Selection »
____________________

I have called a maintenance guy out and he thinks that it's either a dead mouse or the paint put on the wall had 'gone off'. But he was really only guessing. I checked the paint tins and they are def. for interior use so it's not that the wrong paint type was used. 

Rentokil didn't really have anything to say except to quote me 220 + vat to check it out.

Anyway - I'm thinking of getting the floorboards taken up to check for a dead body now but my question is if that is worth the trouble. Can I just ignore it at this stage as it seems to be disapating (slowly)? Is there any harm in having a dead carcass under the floor boards?


----------



## polo9n (9 Jan 2007)

The smell may be there for few months..where exactly the smell coming from? between the ceiling?


----------



## wheeler (9 Jan 2007)

No.. I can't pinpoint it really. It's only in the living room and it seems to be coming from over near the window but it's not coming from outside. 

At that point in the room there is a socket and a tv and all the ntl stuff and that's it. 

The house has been cleaned from top to bottom during the painting so there's def. nothing visibly causing the smell, like discarded food or clothes or something like that.

I guess the best thing is to get the floor lifted again and at least look. I'm kinda happy to go with the mouse under the floor boards as it fits around what has been happening there lately. I've been living there for over a year now and this is the first time I got the smell. None of the neighbours have it.


----------



## polo9n (9 Jan 2007)

unfortunate, but thats the best solution...get it out...hope its not the builder who left something there


----------

____________________

Data shown »
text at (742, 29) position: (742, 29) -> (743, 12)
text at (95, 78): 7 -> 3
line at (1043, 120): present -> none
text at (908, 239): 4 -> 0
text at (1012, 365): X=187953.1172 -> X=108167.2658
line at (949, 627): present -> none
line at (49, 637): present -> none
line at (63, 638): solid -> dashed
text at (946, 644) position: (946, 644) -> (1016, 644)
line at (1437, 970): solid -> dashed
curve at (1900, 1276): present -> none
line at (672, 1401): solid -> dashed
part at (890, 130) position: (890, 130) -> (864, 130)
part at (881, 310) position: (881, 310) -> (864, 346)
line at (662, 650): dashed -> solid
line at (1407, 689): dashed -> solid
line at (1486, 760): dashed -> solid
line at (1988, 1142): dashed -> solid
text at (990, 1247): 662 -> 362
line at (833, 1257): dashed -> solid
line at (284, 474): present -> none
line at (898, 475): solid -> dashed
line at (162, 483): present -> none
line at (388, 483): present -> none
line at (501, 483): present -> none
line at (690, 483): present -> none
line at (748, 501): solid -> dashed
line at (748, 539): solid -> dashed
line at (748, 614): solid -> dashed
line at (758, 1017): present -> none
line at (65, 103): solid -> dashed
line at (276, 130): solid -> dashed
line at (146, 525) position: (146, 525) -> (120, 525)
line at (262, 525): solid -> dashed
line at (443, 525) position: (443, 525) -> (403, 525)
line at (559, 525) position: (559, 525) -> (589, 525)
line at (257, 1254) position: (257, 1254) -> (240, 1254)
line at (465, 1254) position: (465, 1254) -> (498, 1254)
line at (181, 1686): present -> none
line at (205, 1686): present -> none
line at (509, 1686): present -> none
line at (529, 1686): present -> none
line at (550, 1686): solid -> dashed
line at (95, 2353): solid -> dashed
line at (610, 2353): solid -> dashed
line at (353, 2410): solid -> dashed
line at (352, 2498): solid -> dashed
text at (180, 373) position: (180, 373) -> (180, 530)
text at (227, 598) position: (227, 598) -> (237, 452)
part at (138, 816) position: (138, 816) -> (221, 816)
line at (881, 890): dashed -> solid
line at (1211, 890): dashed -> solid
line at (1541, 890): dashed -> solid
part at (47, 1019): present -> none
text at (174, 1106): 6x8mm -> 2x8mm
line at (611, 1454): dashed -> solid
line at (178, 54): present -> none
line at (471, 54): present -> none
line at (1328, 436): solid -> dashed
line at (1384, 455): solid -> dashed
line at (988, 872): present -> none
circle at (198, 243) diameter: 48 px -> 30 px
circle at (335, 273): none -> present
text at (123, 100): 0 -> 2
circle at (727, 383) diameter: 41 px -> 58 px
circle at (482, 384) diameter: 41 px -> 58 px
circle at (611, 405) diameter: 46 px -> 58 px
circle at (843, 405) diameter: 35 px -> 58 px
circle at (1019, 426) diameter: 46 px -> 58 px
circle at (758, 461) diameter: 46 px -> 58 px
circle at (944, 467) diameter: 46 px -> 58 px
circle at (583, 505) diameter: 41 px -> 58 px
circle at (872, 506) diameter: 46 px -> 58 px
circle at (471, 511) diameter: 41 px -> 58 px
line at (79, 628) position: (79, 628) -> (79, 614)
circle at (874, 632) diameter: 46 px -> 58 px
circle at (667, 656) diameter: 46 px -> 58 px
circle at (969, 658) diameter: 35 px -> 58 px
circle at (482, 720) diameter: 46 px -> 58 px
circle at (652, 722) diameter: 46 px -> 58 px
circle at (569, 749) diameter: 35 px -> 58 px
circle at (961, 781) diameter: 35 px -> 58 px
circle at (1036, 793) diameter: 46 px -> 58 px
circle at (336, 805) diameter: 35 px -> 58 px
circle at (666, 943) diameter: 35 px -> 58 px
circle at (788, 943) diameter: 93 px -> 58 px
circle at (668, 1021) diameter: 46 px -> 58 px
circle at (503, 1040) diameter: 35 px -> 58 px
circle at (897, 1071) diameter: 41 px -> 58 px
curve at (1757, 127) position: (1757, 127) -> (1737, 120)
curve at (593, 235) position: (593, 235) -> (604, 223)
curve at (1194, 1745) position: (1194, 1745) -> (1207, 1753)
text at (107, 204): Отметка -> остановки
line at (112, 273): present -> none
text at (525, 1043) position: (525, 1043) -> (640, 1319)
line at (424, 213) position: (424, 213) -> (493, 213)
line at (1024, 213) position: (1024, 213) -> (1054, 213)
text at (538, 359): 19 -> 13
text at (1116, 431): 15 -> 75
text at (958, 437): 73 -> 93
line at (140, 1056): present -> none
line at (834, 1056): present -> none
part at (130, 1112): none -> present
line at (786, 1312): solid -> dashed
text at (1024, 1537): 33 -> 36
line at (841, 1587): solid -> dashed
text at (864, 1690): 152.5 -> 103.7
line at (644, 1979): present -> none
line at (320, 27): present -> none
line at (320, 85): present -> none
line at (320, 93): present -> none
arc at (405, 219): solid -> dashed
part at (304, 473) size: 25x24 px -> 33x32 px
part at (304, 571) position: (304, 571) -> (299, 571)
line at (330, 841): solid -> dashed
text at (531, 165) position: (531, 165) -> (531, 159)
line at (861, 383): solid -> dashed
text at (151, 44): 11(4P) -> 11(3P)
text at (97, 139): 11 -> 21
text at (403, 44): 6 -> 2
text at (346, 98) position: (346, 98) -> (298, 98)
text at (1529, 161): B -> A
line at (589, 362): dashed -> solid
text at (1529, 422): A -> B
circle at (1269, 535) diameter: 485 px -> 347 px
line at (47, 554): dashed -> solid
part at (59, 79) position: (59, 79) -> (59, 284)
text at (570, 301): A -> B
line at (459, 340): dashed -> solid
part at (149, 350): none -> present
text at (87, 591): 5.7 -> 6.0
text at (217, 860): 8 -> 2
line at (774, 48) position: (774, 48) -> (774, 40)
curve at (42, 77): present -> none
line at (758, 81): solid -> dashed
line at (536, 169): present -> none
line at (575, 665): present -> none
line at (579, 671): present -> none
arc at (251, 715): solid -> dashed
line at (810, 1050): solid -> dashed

____________________

Required work » From the forum thread about the smell in the living room, list each thing the poster says is at the spot near the window.

Full response »
a socket
a TV
all the NTL equipment